### DESCRIPTION OF THE TASK
Find the line containing "the Instruction Set" in the entries below. Restate it and each line after it, word for word, up to and including the line containing "set to HIGH".

+++ RECORDS TO PROCESS +++

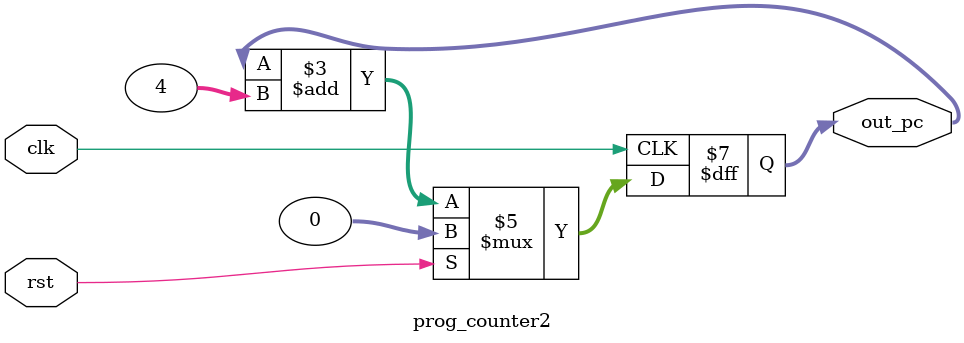
<source format=v>
/**
 * This is written by Zhiyang Ong
 * and Andrew Mattheisen
 * for EE577b Troy WideWord Processor Project
 */

/**
 * Reference:
 * Nestoras Tzartzanis, EE 577B Verilog Example, Jan 25, 1996
 * http://www-scf.usc.edu/~ee577/tutorial/verilog/counter.v
 */


// Behavioral model for the 32-bit program counter
module prog_counter2 (out_pc,rst,clk);

	// Output signals...
	// Incremented value of the program counter
	output [0:31] out_pc;
	
	
	
	
	// ===============================================================
	// Input signals
	// Clock signal for the program counter
	input clk;
	// Reset signal for the program counter
	input rst;
	/**
	 * May also include: branch_offset[n:0], is_branch
	 * Size of branch offset is specified in the Instruction Set
	 * Architecture
	 */
	
	
	
	
	
	// ===============================================================
	// Declare "wire" signals:
	//wire FSM_OUTPUT;
	



	
	// ===============================================================
	// Declare "reg" signals: 
	reg [0:31] out_pc;		// Output signals
	
	
	
	// ===============================================================
	
	always @(posedge clk)
	begin
		// If the reset signal sis set to HIGH
		if(rst==1)
		begin
			// Set its value to ZERO
			out_pc<=32'd0;
		end
		else
		begin
			out_pc<=out_pc+32'd4;
		end
	end
	
	
	
	
endmodule

</source>
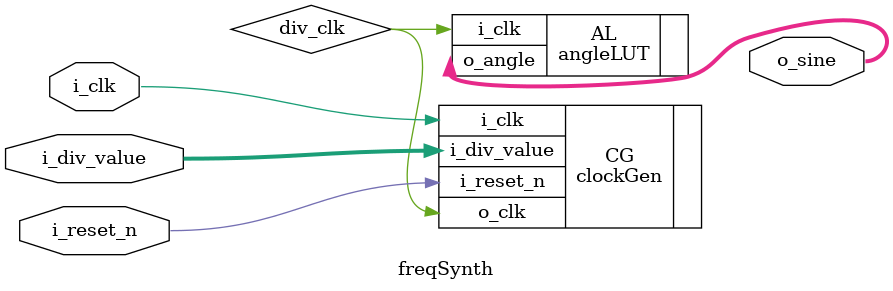
<source format=v>
`timescale 1ns / 1ps


module freqSynth(
input         i_clk,
input         i_reset_n,
input  [31:0] i_div_value, 
output [11:0] o_sine    
);

wire div_clk;

clockGen CG(
.i_clk(i_clk),
.i_reset_n(i_reset_n),
.o_clk(div_clk),
.i_div_value(i_div_value)
);

   
angleLUT #(.ampScale(1),.stepSize(1),.phase(0)) AL (
.i_clk(div_clk),
.o_angle(o_sine)
);    
     
endmodule
</source>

+++

### FINISHED EXERCISE
	 * Size of branch offset is specified in the Instruction Set
	 * Architecture
	 */
	
	
	
	
	
	// ===============================================================
	// Declare "wire" signals:
	//wire FSM_OUTPUT;
	



	
	// ===============================================================
	// Declare "reg" signals: 
	reg [0:31] out_pc;		// Output signals
	
	
	
	// ===============================================================
	
	always @(posedge clk)
	begin
		// If the reset signal sis set to HIGH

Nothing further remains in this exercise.